If there was one thing I loved even more than Naru, it would have to be the core values and lessons the show sneaks into the story without even trying. Because if there’s one thing I love more than a good story, it’s a good story that has a valuable takeaway.
The Value of Hard Work versus Talent
Even though it only took up about a third of the episode, the introduction of the Village Elder’s son Hiroshi did so many things right that it’s hard to list them all. On the surface, it was a nice surprise to see things from a different perspective since I can only handle so much of Handa. But things started to get interesting when they decided to use Hiroshi’s lackluster attitude toward life and Handa’s writer’s block to simultaneously build off of each other. Shedding a little light on just how hard Handa has been working to find his groove and that hard work can give you a somewhat event footing against those with talent, it was pure bliss watching Hiroshi put it all together all the while getting inspired to work a little bit harder. And never once did the show spell anything out.
Those Around You
On the other hand, the message can be something as simple as noticing the people around you. Seeing how Handa is the prime example of a city boy, it’s nice to see the story make an effort to really show us how out of place he is as well as the hurdles he’s been facing as he tries to integrate into the community around him. All I know is that each and every time Handa decides to open up to others I start to feel good inside.
Humor & Naru<3
Sure a story with a great takeaway is nice but even if this show didn’t have that, I’m sure the show’s humor would be more than enough to keep me coming back. Between watching Handa set himself up to be the butt end of a lot of jokes and the rotating cast of side characters who accompany Naru as she pesters him there’s more than enough variety to tickle just about anyone’s funny bone. That said, I’m really hoping that as the story progresses the variety of jokes will change with it.
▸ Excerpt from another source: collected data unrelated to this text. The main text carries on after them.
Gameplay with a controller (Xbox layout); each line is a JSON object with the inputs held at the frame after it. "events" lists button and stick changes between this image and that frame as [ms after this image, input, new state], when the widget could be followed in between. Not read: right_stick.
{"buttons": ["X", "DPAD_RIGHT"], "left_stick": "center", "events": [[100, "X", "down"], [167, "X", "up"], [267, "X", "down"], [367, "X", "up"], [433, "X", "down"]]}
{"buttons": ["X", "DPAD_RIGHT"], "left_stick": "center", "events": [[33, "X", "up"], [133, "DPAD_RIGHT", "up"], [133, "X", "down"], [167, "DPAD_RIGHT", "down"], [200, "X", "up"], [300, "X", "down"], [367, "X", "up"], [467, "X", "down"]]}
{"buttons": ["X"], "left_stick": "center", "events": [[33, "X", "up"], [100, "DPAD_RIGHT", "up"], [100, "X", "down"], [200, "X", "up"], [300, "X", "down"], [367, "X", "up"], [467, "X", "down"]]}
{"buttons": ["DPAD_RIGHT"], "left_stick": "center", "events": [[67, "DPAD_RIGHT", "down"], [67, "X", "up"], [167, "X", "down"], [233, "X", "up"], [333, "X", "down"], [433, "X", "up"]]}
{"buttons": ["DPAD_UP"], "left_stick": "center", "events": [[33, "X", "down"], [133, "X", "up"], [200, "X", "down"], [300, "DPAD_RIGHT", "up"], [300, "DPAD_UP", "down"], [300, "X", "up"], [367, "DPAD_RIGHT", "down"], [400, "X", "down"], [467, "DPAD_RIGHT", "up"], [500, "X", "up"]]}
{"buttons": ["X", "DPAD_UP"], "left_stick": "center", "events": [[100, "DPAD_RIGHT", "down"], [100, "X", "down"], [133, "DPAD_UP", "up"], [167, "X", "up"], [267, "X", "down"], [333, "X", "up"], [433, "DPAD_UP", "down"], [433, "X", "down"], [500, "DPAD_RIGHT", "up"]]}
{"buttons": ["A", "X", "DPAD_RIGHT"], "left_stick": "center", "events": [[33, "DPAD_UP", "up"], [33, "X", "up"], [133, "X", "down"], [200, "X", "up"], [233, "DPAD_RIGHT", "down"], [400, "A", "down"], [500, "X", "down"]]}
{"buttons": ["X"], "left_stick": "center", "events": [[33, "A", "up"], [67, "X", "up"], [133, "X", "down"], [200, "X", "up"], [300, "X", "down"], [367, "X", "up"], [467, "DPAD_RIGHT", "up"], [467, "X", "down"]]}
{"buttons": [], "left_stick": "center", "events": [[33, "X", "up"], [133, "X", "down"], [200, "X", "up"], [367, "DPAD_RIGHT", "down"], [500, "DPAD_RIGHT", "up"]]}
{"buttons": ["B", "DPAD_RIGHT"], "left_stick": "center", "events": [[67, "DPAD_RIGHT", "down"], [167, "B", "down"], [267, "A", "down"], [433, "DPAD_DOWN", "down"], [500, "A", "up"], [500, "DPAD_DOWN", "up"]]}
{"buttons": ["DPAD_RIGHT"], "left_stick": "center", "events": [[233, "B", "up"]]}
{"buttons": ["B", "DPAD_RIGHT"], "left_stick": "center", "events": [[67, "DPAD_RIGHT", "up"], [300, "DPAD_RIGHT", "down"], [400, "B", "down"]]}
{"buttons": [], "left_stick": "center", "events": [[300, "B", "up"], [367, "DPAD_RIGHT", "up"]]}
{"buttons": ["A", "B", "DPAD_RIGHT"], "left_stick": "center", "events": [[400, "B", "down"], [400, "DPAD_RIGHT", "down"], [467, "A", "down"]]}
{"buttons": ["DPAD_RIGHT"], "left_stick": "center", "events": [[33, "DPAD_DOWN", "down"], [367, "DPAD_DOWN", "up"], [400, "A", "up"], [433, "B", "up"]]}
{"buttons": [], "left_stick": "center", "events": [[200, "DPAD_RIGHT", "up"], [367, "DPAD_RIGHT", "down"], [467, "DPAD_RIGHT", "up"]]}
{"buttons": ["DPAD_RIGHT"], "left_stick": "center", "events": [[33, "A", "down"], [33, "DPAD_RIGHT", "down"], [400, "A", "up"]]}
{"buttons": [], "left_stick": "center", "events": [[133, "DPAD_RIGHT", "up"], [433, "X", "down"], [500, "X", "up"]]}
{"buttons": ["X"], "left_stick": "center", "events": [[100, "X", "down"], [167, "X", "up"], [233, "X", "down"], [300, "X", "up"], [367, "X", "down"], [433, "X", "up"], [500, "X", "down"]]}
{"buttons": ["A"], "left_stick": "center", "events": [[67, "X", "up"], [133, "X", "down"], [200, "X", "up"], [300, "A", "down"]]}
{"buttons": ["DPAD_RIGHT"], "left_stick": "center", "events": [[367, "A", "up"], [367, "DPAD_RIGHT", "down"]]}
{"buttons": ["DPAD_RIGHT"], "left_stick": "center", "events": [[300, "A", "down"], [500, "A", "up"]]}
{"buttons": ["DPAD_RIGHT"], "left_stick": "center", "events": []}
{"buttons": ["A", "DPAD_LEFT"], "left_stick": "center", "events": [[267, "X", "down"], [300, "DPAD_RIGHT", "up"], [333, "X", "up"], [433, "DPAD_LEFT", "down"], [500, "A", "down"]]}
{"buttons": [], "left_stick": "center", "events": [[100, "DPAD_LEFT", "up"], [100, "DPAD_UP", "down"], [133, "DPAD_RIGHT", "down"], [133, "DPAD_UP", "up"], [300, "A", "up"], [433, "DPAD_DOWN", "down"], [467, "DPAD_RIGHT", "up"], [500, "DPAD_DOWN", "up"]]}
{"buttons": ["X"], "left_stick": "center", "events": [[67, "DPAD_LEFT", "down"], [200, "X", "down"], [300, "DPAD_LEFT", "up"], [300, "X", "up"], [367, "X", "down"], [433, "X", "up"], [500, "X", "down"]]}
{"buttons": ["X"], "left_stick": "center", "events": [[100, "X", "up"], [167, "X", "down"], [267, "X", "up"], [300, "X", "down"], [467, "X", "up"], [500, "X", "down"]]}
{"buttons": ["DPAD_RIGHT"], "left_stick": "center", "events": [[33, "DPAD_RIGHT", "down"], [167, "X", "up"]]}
Also, Naru. Because she deserves her own sentence.
With Handa slowly integrating into the village lifestyle and taking a bit more time to metaphorically smell the roses (whether or not he means to), the story seems to be rolling along quite smoothly. Seeing how most of the prominent characters from the opening sequence have also appeared in some form or another, I’m hoping that the next few episodes will start to dive into the deeper end of things.